Now using a proper logging system and error handling system (Sentry) to proactively catch errors and fix them even without a bug report

Last year we were depending on users to report bugs and errors. This year, we are using a proper logging system (Sentry) to proactively catch errors and fix them even without a bug report. This will allow us to catch errors before they become a problem and fix them before they become a problem. This will help reduce the probability of major bugs going unnoticed and causing downtime or a reduced user experience.

Improved API coverage to reduce the number of requests needed to get the same data, reducing load and improving performance

Previously, it took hundreds of API calls to get the basic information needed to render the volunteer registration system. This year, it has been drastically improved to 3 API calls. This will reduce the load on the server and improve performance.

Improved API error handling to provide more useful error messages

Previously, the API would return a generic error message if something went wrong. This year, the API will return a more useful error message that will help know what went wrong and how to fix it, as well as providing the user with a reason that something went wrong.

Revamped onboarding experience after a user clicks register

From the moment a user clicks register, we register their information in the database, claim the shifts they have registered for, and send them an email and text with detailed information about the event and their registration, as well as a link for them to view their registration.

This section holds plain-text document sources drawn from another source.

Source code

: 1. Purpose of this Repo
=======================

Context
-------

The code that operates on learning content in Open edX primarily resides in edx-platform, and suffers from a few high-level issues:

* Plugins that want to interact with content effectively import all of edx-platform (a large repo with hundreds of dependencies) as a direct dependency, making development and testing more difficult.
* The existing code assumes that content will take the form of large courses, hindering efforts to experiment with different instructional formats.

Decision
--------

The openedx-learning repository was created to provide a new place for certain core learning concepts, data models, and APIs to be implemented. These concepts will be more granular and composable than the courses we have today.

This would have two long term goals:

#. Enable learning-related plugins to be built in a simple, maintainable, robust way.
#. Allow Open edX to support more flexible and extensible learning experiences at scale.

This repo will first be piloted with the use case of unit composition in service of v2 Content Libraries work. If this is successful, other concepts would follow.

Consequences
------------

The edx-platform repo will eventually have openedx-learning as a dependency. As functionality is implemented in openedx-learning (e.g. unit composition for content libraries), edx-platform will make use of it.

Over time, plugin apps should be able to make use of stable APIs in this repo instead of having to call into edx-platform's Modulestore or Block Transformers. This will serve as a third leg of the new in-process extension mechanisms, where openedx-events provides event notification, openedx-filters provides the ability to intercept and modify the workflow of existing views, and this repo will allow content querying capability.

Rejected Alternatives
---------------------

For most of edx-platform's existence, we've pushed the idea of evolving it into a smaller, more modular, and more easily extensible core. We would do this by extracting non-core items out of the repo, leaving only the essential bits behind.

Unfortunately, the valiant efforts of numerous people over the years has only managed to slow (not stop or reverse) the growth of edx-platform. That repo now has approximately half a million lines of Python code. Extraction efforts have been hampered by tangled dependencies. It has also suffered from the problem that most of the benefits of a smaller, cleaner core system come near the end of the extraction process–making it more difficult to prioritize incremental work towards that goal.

Rewritten email handler to send more accurate, readable, and beautiful emails

Last year emails were positively okay. They showed all the necessary information, but everything was text-based and hard to understand. This year we are using a new custom email handler that sends emails with a beautiful HTML template that is easy to read and understand, as well as a link to view the same information in a browser.

Implemented a database migration strategy to allow for database schema updates without the risk of downtime or data loss

Last year, we had to manually update the database schema and manually migrate the data. This year, we are using a database migration strategy that allows us to update the database schema without the risk of downtime or data loss.

Implemented hourly data backups to prevent data loss in the event of a database or app failure

This year we are starting to back-up data. The data will be backed up on the application server, the database server, and a storage bucket, allowing for both automatic and manual recovery in the event of a database or app failure.

Implemented uptime monitoring to notify me if the app goes down

I have added the volunteer registration system to my uptime monitoring system, which will notify me if the app goes down. This will allow me to quickly fix the issue and get the app back up and running.

Added a check at the beginning of the registration process to ensure that the server is healthy and ready to accept new users

This will prevent users from spending the time to register only to find out that the server is down or not ready to accept new users.

Implemented automated cloud build and deployment to improve the time-to-production of new features

This year I implemented a GitHub action to build the docker container and automatically deploy it to the Kubernetes cluster. This will allow me to quickly deploy new features and fixes to the production environment.

Implemented automated internal testing to ensure that new features don’t break existing functionality

This year I implemented a testing library that will automatically run tests on the backend to ensure that new features don’t break existing functionality.

Remaining steps

The only big step that is left is to implement an admin panel. This will allow us to view, manage, and edit volunteers and shifts without messing with the database directly. This will also allow us to view and manage the data in a more user-friendly way.